__Work request__.
Could you restate every entry word for word, minus the pictures?

__Listed records__.
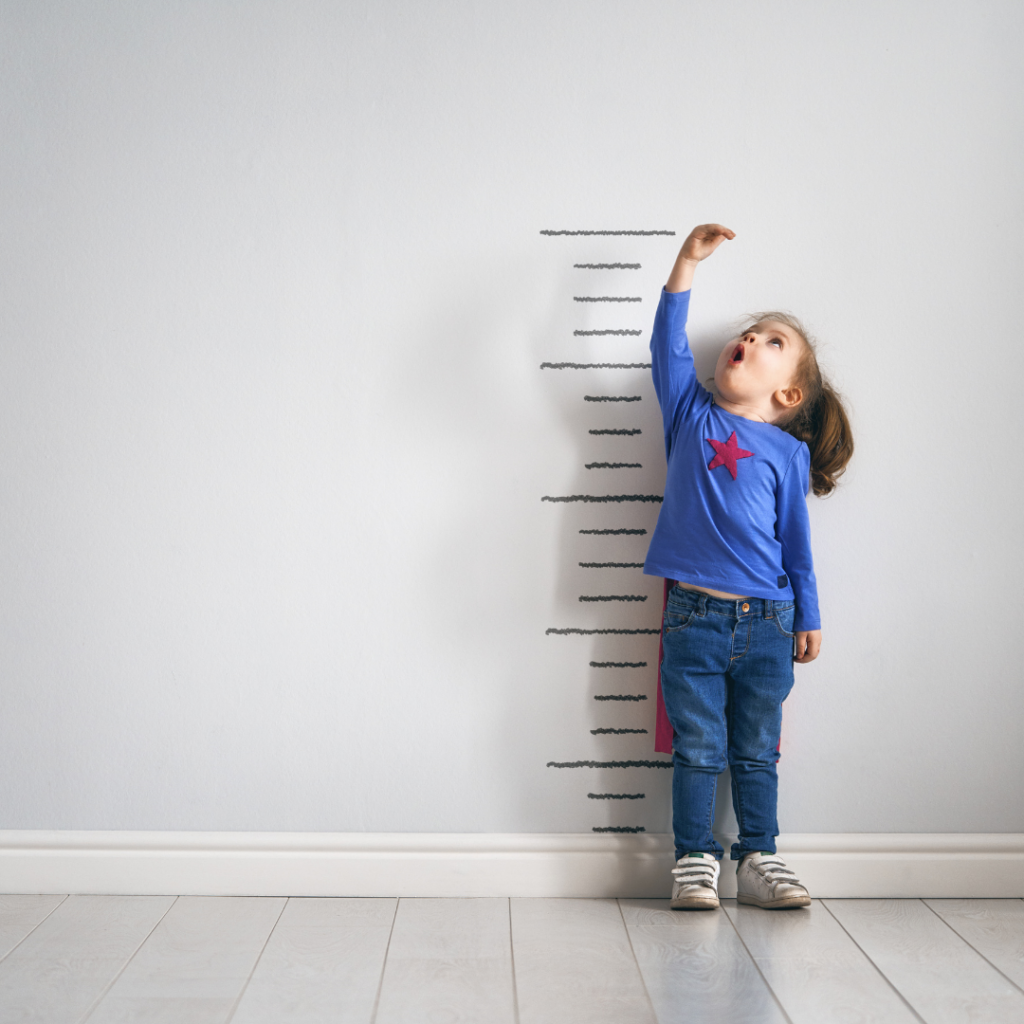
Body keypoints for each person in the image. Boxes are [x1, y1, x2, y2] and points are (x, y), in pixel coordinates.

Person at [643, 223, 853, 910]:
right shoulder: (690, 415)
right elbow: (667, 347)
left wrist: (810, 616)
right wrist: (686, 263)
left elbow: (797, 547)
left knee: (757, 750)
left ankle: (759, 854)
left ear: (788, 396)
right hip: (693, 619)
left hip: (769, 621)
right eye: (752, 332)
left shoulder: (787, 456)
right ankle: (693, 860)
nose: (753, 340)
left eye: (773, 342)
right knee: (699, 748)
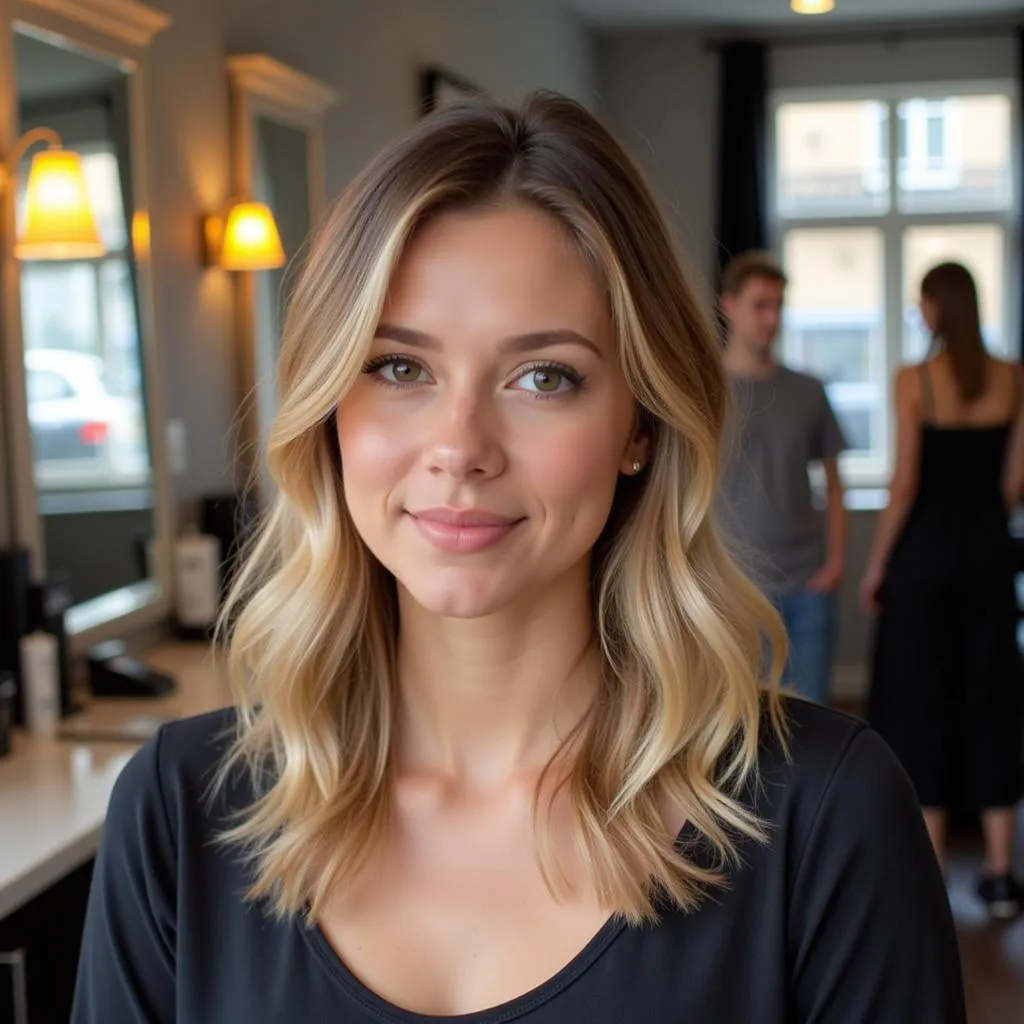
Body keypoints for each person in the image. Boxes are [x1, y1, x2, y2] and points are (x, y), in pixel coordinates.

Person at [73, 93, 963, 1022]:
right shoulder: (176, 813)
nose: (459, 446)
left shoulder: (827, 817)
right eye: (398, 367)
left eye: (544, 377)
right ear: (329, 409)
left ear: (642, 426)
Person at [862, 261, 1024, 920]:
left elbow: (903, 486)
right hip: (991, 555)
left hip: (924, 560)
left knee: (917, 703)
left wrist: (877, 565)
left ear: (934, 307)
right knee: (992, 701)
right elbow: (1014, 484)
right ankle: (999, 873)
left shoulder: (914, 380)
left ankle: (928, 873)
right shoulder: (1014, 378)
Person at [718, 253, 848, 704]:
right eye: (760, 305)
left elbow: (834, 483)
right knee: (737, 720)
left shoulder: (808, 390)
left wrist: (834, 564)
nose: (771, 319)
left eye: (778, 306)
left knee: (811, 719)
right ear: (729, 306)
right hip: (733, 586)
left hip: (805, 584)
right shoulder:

__Answer for this exercise__.
Body keypoints for each person in the image. Boxes are [x1, y1, x2, y2] and points are (x, y), in pixel coordinates.

Person at [643, 223, 853, 910]:
right shoulder: (690, 415)
right elbow: (667, 347)
left wrist: (810, 616)
right wrist: (686, 263)
left elbow: (797, 547)
left knee: (757, 750)
left ankle: (759, 854)
left ear: (788, 396)
right hip: (693, 619)
left hip: (769, 621)
right eye: (752, 332)
left shoulder: (787, 456)
right ankle: (693, 860)
nose: (753, 340)
left eye: (773, 342)
right knee: (699, 748)
Body keypoints for each person in the image. Boxes are [x1, y1, x2, y2] and points are (x, y), in pixel coordinates.

Person at [73, 93, 963, 1022]:
right shoulder: (176, 813)
nose: (459, 446)
left shoulder: (827, 817)
right eye: (398, 367)
left eye: (544, 377)
right ear: (329, 409)
left ear: (642, 426)
Person at [862, 261, 1024, 920]:
left elbow: (903, 486)
right hip: (991, 555)
left hip: (924, 560)
left knee: (917, 703)
left wrist: (877, 565)
left ear: (934, 307)
right knee: (992, 701)
right elbow: (1014, 484)
right ankle: (999, 873)
left shoulder: (914, 380)
left ankle: (928, 873)
right shoulder: (1014, 378)
Person at [718, 253, 848, 704]:
right eye: (760, 305)
left elbow: (834, 483)
right knee: (737, 720)
left shoulder: (808, 390)
left wrist: (834, 564)
nose: (771, 319)
left eye: (778, 306)
left knee: (811, 719)
right ear: (729, 306)
right hip: (733, 586)
left hip: (805, 584)
right shoulder:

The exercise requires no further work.